» **Material provided**
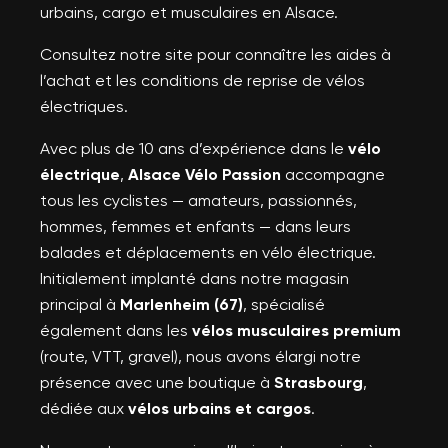
urbains, cargo et musculaires en Alsace.
Consultez notre site pour connaître les aides à
l’achat et les conditions de reprise de vélos
électriques.
Avec plus de 10 ans d’expérience dans le
vélo
électrique
,
Alsace Vélo Passion
accompagne
tous les cyclistes — amateurs, passionnés,
hommes, femmes et enfants — dans leurs
balades et déplacements en vélo électrique.
Initialement implanté dans notre magasin
principal à
Marlenheim (67)
, spécialisé
également dans les
vélos musculaires premium
(route, VTT, gravel), nous avons élargi notre
présence avec une boutique à
Strasbourg
,
dédiée aux
vélos urbains et cargos
.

» **Instructions to follow**
The response must consist of the entries above exactly as they stand, minus any pictures.

» **Exercise response**
urbains, cargo et musculaires en Alsace.
Consultez notre site pour connaître les aides à
l’achat et les conditions de reprise de vélos
électriques.
Avec plus de 10 ans d’expérience dans le
vélo
électrique
,
Alsace Vélo Passion
accompagne
tous les cyclistes — amateurs, passionnés,
hommes, femmes et enfants — dans leurs
balades et déplacements en vélo électrique.
Initialement implanté dans notre magasin
principal à
Marlenheim (67)
, spécialisé
également dans les
vélos musculaires premium
(route, VTT, gravel), nous avons élargi notre
présence avec une boutique à
Strasbourg
,
dédiée aux
vélos urbains et cargos
.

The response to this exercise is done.